Il presidente del Consiglio nazionale forense Andrea Mascherin ha annunciato che chiederà un incontro con il Capo dello Stato per sottoporgli la gravità delle violazioni in materia di conversazioni tra i legali e gli assistiti.

Parliamo di un principio costituzionale violato e di un tema che merita assolutamente di essere approfondito ai più alti livelli istituzionali. Faccio anche fatica a collocarlo nella discussione intorno alle nuove norme sulle intercettazioni, che tengono in equilibrio le esigenze d’indagine con il diritto alla privacy. Norme che fanno una cosa semplicissima: tradurre in regola generale le circolari che, per primi, hanno adottato i vertici di due importanti uffici inquirenti: il procuratore di Roma Pignatone e il procuratore di Torino Spataro.

La delega sulle intercettazioni ripropone quelle circolari?

Le norme relative al divieto di trascrivere le conversazioni prive di rilevanza penale corrispondono al contenuto di quelle circolari. In queste norme peraltro si prevede che i file vengano comunque conservati perché potrebbero successivamente rivelarsi utili alle parti. Quello che è chiaro è che tali regole non ledono in alcun modo i diritti degli inquirenti. Trasformano in legge le loro stesse disposizioni.

Un aspetto che dovrebbe stroncare sul nascere ogni insinuazione sulla coincidenza temporale tra la riforma penale e la ‘ cronaca’ giudiziaria: perché allora non porre la fiducia sul provvedimento?

Il problema che ha reso necessario il ricorso alla fiducia si è presentato al Senato, non alla Camera. Lì il ddl è rimasto fermo due anni, a Montecitorio la commissione Giustizia ci ha messo mano la settimana scorsa e lunedì già si va in aula per la discussione finale.

Pubblicare le conversazioni degli avvocati è l’ultima frontiera del giornalismo forcaiolo?

Mi limito a notare che giornali come il Fatto costruiscono la propria linea editoriale soprattutto sulle suggestioni che un’ intercettazione riesce a creare. Proclamano un teorema e mettono in pagina le conversazioni intercettate per tentare di avvalorare una tesi precostituita.
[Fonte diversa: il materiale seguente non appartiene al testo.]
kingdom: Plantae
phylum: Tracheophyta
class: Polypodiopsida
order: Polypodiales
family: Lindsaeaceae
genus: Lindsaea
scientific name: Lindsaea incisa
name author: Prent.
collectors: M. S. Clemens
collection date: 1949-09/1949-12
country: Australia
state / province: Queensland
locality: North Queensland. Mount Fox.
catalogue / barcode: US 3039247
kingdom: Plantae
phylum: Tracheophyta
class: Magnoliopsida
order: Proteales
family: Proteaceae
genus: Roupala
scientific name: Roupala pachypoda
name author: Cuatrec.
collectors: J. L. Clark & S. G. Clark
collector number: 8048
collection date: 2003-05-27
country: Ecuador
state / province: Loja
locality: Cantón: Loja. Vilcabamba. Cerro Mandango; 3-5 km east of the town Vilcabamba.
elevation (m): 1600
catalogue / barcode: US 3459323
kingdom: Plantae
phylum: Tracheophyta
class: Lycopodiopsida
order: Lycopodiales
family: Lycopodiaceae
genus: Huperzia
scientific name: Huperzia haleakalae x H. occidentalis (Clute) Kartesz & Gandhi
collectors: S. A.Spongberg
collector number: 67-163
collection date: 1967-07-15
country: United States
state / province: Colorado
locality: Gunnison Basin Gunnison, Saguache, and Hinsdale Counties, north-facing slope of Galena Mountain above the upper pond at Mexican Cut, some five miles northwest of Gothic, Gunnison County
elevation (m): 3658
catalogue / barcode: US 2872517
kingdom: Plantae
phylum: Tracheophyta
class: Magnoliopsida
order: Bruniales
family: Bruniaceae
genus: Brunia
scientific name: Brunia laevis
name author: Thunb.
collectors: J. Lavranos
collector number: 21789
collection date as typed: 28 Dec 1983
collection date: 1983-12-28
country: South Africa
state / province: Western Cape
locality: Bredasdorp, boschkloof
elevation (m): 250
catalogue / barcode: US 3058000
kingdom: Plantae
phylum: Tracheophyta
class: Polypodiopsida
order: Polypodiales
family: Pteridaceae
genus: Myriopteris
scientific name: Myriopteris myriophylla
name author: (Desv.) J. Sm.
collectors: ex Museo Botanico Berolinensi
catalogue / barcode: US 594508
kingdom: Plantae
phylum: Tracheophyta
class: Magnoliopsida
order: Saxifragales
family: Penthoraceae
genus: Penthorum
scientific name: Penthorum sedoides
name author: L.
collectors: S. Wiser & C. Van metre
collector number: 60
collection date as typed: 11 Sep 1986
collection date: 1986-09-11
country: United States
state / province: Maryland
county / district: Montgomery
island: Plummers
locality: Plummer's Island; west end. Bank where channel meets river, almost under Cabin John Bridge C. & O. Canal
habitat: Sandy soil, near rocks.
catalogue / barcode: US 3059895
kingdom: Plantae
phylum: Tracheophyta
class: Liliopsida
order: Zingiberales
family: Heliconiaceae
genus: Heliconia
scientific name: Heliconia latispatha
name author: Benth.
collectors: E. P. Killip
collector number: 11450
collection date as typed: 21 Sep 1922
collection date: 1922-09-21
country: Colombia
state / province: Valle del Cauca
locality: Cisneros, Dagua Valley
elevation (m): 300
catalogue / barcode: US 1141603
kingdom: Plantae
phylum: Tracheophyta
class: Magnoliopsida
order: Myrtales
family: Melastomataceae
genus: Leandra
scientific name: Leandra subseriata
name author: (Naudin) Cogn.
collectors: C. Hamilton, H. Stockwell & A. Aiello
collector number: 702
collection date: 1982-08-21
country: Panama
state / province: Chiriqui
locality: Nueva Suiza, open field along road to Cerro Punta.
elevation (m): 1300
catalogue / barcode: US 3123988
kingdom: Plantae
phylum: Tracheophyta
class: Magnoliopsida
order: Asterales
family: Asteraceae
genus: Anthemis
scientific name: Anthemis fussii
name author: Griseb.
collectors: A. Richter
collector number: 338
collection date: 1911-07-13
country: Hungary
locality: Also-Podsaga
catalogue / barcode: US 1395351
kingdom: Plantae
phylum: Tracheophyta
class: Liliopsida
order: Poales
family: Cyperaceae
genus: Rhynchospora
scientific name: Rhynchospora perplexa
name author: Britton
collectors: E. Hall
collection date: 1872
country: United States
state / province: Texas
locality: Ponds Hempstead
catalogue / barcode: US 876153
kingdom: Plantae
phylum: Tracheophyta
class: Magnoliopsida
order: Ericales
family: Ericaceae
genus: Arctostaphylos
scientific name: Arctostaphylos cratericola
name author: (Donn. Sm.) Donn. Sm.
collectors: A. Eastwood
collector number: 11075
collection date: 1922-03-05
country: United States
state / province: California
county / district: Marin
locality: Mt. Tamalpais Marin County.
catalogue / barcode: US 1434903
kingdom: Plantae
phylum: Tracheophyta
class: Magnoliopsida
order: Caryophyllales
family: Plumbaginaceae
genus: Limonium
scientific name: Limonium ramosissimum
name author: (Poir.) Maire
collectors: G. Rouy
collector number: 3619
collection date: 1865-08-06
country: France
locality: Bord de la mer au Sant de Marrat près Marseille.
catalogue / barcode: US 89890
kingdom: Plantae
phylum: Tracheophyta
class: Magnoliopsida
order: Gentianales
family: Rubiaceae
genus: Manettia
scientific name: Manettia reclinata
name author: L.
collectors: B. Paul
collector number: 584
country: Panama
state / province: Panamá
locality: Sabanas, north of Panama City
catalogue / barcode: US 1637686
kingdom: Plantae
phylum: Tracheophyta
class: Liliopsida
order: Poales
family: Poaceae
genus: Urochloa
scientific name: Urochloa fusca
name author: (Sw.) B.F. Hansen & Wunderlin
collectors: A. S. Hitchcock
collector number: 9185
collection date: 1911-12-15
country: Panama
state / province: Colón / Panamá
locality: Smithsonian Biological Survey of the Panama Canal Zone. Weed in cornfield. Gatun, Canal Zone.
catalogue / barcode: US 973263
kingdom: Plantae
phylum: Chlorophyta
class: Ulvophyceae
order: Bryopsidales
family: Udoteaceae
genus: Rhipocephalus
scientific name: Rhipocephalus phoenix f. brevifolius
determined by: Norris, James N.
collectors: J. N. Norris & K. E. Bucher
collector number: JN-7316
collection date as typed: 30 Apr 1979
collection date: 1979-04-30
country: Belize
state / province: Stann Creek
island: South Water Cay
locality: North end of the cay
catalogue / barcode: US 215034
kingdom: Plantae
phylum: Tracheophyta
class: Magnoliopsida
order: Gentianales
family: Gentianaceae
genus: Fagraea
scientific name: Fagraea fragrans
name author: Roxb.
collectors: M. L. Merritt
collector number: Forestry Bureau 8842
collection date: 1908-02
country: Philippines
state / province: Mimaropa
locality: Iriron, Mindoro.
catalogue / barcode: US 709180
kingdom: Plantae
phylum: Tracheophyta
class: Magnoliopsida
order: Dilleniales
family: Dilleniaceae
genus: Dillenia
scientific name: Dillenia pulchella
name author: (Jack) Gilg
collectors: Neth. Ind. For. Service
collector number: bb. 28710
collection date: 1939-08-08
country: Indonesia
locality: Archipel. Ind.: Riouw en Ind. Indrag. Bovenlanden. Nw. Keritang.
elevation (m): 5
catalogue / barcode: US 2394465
Ognuno fa giornalismo come ritiene opportuno. Ma intanto ci sono aspetti sui quali la Procura di Roma ha aperto un’indagine. Dopodiché l’intercettazione tra un avvocato e un suo assistito dovrebbe porre anche un problema di deontologia. Nessuno mette in discussione la libertà di stampa, ma davvero travalicare un principio costituzionale è segno di libertà? E non mi stanco di ripetere: già è discutibile dal punto di vista giornalistico pubblicare una telefonata tra padre e figlio, ma un colloquio in cui c’è di mezzo l’avvocato non dovrebbe neppure essere trascritto. Ai complotti non credo. Credo alla necessità di garantire caso per caso il rispetto della legge e della Costituzione.